[Page excerpt — start]

Wilderness high-angle rescue operations are frequently defined in terms of the types and steepness of terrain: the steeper the ground, the more difficult and more technical the rescue. The condition of the terrain (e.g., rocky, muddy, icy) is also part of the equation when determining the level of technical expertise required and the type of rescue equipment (e.g., stretchers, ropes).5

Urban search and rescue is considered a “multi-hazard” discipline, combining structure damage and collapse from earthquakes, hurricanes, typhoons, storms, tornadoes, and floods. These types of rescues also involve construction accidents and incidents involving suicidal threats, among others.

FPDS Protocol 62

Fire Priority Dispatch System (FPDS) Protocol 62: High Angle Rescue (Above or Below Grade) defines HIGH ANGLE Rescue as “rescue or extrication situation of person(s) from elevated buildings/structures/terrain where conventional interior rescue is not possible. Also, to effect rescue of injured and/or stranded person(s) in areas where normal access is unavailable or hazardous due to height and/or terrain.” According to Rule 2: Evacuations at greater than 60 degree inclination are considered HIGH ANGLE operations.

The first Key Question determines the type of building/structure/terrain involved and whether the situation has occurred above or below grade. Determinant suffixes “A = Above grade” and “B = Below grade” correspond to the description the caller reports. A new “W = Above water” suffix has also been added in v6.0 to allow agencies to allocate different resources for reaching areas above water.

Above grade is the portion of a building that is above ground level.

High-angle rescue situations below grade (the portion of the structure below ground level) involve evacuations of people trapped in ship holds, barges, confined spaces, tunnels, and sewer and piping systems.

The second Key Question asks the caller “What is her/his approximate distance from the bottom/top?” Obviously, while asking this question, the EFD should choose the appropriate word—“bottom” or “top”—to fit the incident described.

After identifying the type of building/structure/terrain and approximate distance from the bottom/top, the Key Questions are designed to determine whether the victim has an intention to attempt suicide, whether anyone else is in immediate danger, and whether anyone is injured.

[Page excerpt — finish]
[Excerpted records — start]

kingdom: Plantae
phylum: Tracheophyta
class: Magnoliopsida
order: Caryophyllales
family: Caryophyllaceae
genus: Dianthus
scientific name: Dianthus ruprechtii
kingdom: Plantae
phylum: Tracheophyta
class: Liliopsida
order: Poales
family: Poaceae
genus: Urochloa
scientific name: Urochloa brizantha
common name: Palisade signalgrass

[Excerpted records — finish]
[Excerpted records — start]

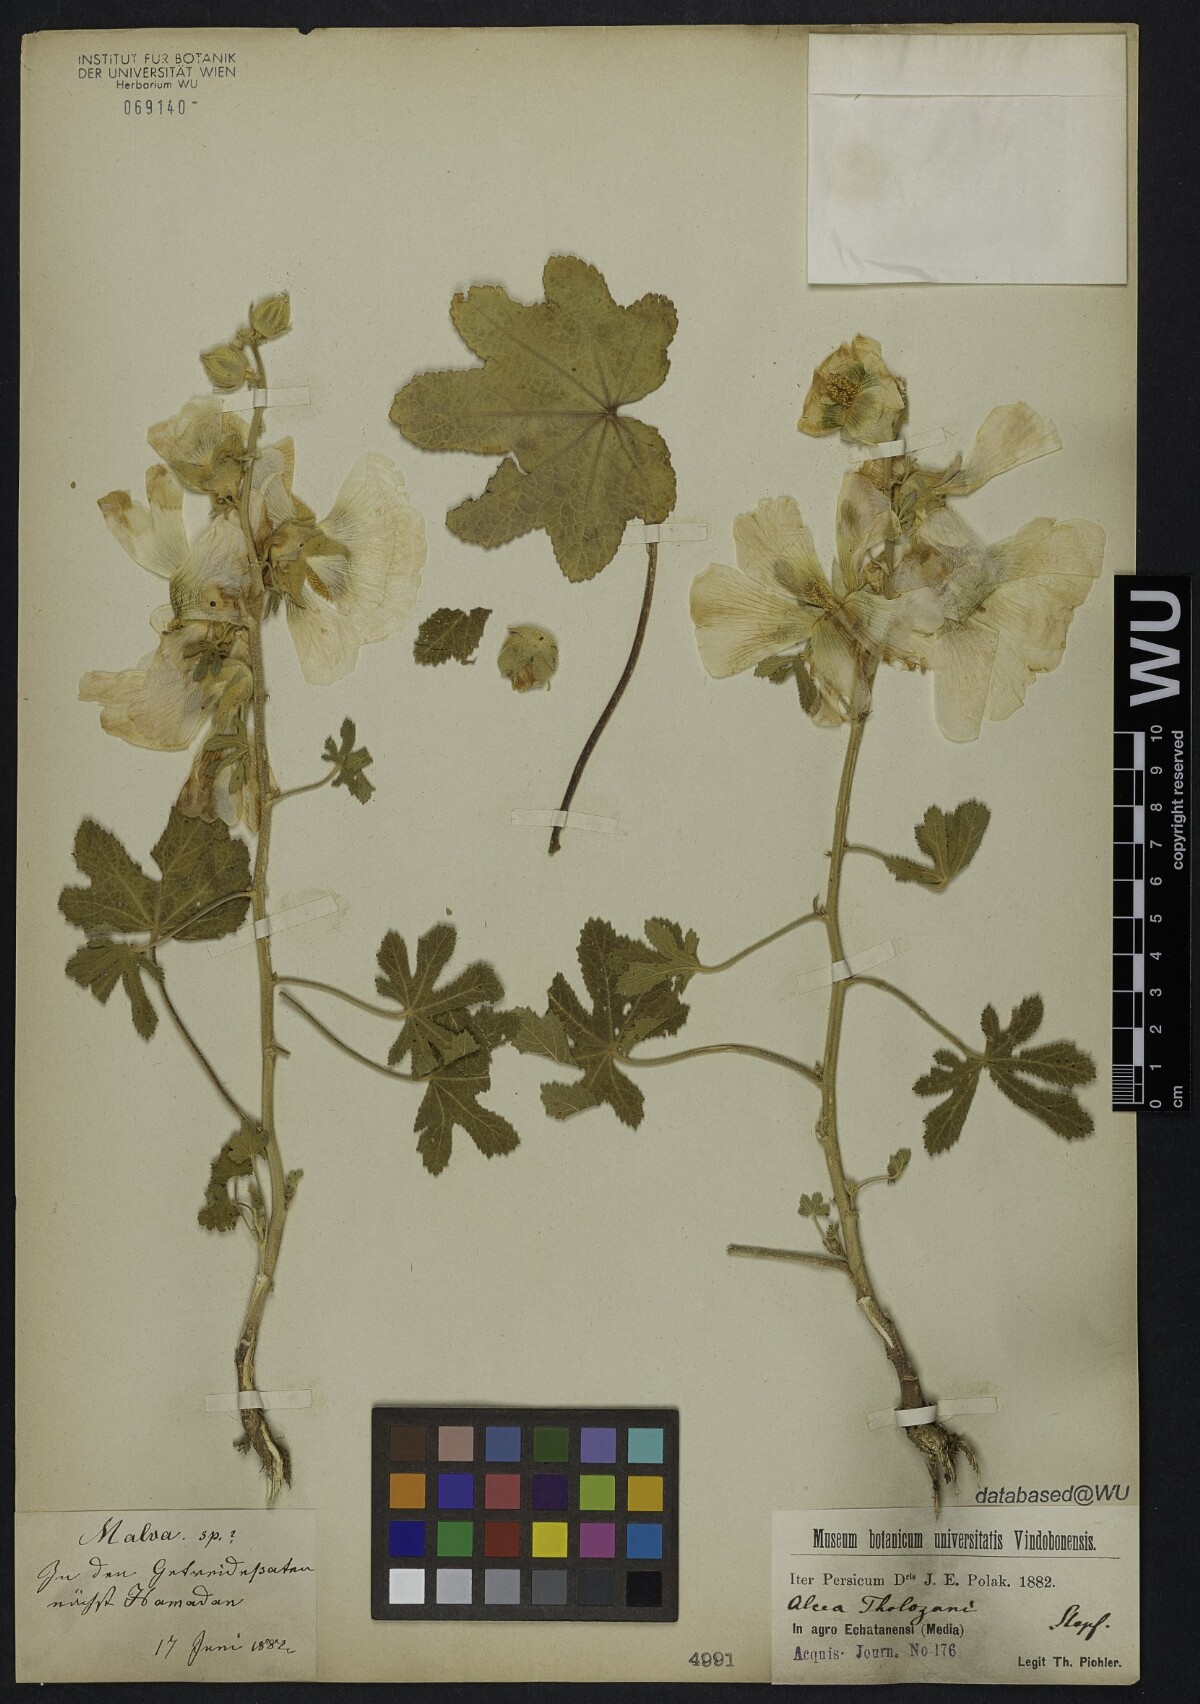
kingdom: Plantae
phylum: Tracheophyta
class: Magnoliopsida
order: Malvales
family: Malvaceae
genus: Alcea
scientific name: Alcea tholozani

[Excerpted records — finish]
[Excerpted records — start]

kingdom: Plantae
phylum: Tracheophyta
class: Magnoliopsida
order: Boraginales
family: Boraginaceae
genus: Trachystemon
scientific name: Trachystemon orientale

[Excerpted records — finish]

> [Activity 1]
In the high-angle rescue excerpt, why was the "W = Above water" suffix added in v6.0?
> [Activity 2]
Retype the high-angle rescue excerpt between "Above grade is" and "the incident described.", inclusive.
The records come from a different source than the text.

> [Response area 1]
It was added so that agencies can allocate different resources for reaching areas above water.

> [Response area 2]
Above grade is the portion of a building that is above ground level.

High-angle rescue situations below grade (the portion of the structure below ground level) involve evacuations of people trapped in ship holds, barges, confined spaces, tunnels, and sewer and piping systems.

The second Key Question asks the caller “What is her/his approximate distance from the bottom/top?” Obviously, while asking this question, the EFD should choose the appropriate word—“bottom” or “top”—to fit the incident described.